GIVEN TEXT –
Discussions around grades circulate in rock climbing all the time. The sport is multifaceted, and each climb poses a variety of challenges. Historically, climbers have given each route or boulder a grade, a single number. Grades allow climbers to understand the level of challenge they can expect. Also, it allows for comparison between ascents, and ideally one climb on a continent across the ocean is comparable to one at the local crag or gym.

Comparison of achievement is a fundamental aspect of sport, and for some sports the measurability of the activity allows for an objective view. For instance, in track and field, barring a large wind, times are comparable even if one race took place on the other side of the planet from the other. Other sports share the difficulty in quantifying excellence. Is a kickflip more impressive than a three-sixty on a skateboard? Does a double back tuck take more skill and strength than a front layout with a full twist for gymnasts? This ambiguity is addressed in a variety of ways. For instance in gymnastics and ice skating skills are given a score prior to the competition, and a panel of judges grades each performance based on a rubric with another score for style and execution. In other sports like surfing, skateboarding and freestyle skiing/snowboarding a more qualitative approach has been used. Judges are allowed to scale points based on prior experience and general principles laid out by the skateboarding community.

No system is without its flaws, and many within these sports have qualms with their current system. For instance, bias among ice-skating judges has been reported, and while steps have been taken to address the problem, many believe it is still present. While in surfing many factors are supposed to contribute to each athlete’s score, but it appears that some specific attributes contribute far more than others, which may or may not be fair.

Currently, most rock climbing competitions get around the difficulty of relying on grades by instead having the entire field of climbers attempt the same problems, and then evaluating performance by seeing who can complete the most climbs. There are also some nuances for partial credit and tie-breaking, see the IFSC Rules. These competitions are held on synthetic climbing walls with rock climbs made specifically for competition.

Unfortunately this does not address a core aspect to rock climbing which is the activity done outside on real rock, and many of the best climbers do not participate in competition. Instead, some elite climbers spend their time attempting the most difficult outdoor problems in the world, so there is motivation to quantify the difficulty of the top end rock climbs. Also, for the recreational climber, the grade of a rock climb is of great interest for safety concerns as well as specifying a level of challenge for personal growth.

DATA EXCERPT –

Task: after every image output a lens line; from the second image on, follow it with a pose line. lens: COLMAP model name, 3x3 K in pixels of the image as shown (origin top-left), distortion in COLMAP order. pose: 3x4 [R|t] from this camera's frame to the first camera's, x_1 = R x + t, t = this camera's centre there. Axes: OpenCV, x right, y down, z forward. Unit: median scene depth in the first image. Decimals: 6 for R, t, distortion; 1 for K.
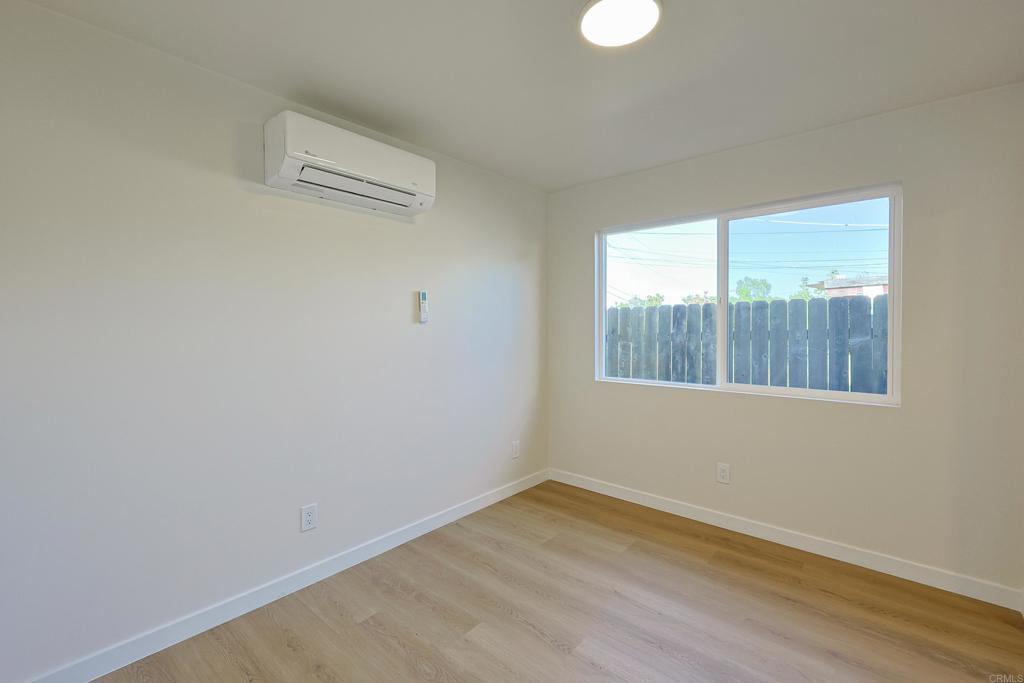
lens RADIAL K [[442.6, 0, 511.3], [0, 442.6, 326.6], [0, 0, 1]] dist [-0.000053, 0.000083]
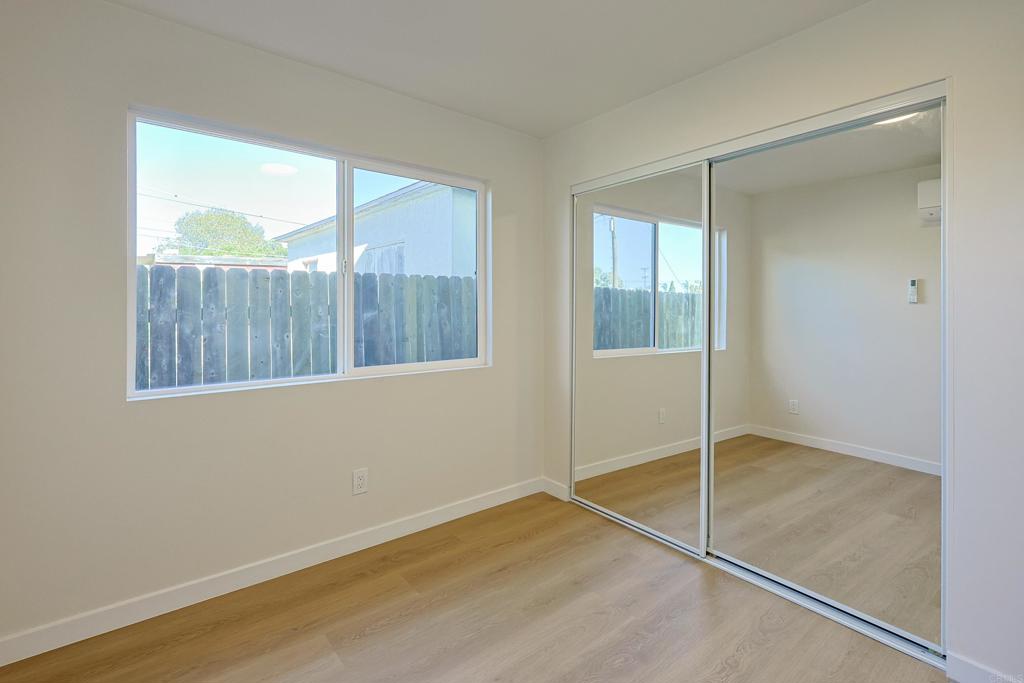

TASK DIRECTIONS – Continue the essay on rock climbing grades, starting right after its final sentence.

ANSWER FOR THE TASK –
Rock climbing grades pose a unique challenge because measurability is limited. A grade should not be entirely derived from the strength required, but also take into account the necessary skill, flexibility, mental fortitude, and perhaps even more intangible aspects of a climb. In spite of the complexity, climbers attempt to label each climb with one numeric value, a grade, to specify the difficulty of their own experience. In some ways climbers assign difficulty themselves. On the other hand, there is a community aspect where bystanders often feel comfortable or obligated to vocalize their opinion on the difficulty of climbs.

The current relationship many climbers have with quantifying difficulty is problematic in my opinion. Many assert that grades are useless. This is naive and displays a lack of intellectual engagement. Grades are useful. Sport necessitates comparison. It allows one to compare between themselves and others, and to compare between their current and past self. That said, grades also are limited, and a single number cannot encapsulate all the complexity of a climb. So let’s try to better understand grades and how we can use them to gain useful information.

What is a Grade?

Let’s try to understand grades better by thinking about them as a scientist would. What is a grade? I like to think of a grade like a measurement or a function. Doing a climb is an experience, and at the end of the experience (upon completion of a climb) the climber can reflect and label what they just did. This is analogous to a scientist using an instrument to measure some physical phenomena. The underlying system has some features, the instrument takes those features as inputs to produce a numeric output. We can use math to describe this. The instrument can be thought of as a function and the physical features are input variables. The function evaluated at particular inputs produces measurement. In the real world, measurements have error. This can come from a variety of sources. A simple example is that of precision. If the ruler only has marks for millimeters, then the measurement can only be as precise as the nearest millimeter. Thus, we have uncertainty of mm on each measurement. We can account for this by saying that the measurement has some random error.

You are probably thinking

“This is all nice and good, but I thought we were talking about grades?”

I know, we are getting there I promise. Let’s root ourselves in what we came here to think about. For now, I think it is worth thinking about the function that represents the process of experiencing a climb to have multiple inputs.

What Contributes to a Grade

For example, climbers will often reference elements like physical strength, flexibility, morphology, and technique. All could come into play on a climb, and depending on an individual’s propensities, one climb may feel easier or harder. That said many believe that a climb that derives its difficulty from demanding that a climber use very subtle features with their feet can be the same grade as a climb that derives its difficulty from demanding that a climber be able to move their body towards the end of a climb using only their hands.

Another complicating factor to grades is that of conditions. Physically, holds may be easier to use depending on the temperature and humidity due to changes in how skin or rubber deform as well as how the friction between surfaces changes. Also, wind can help keep skin and rock dry. This leads us to believe that climbers experience difficulty not only due to an individual ability and morphology, but also because of environmental factors.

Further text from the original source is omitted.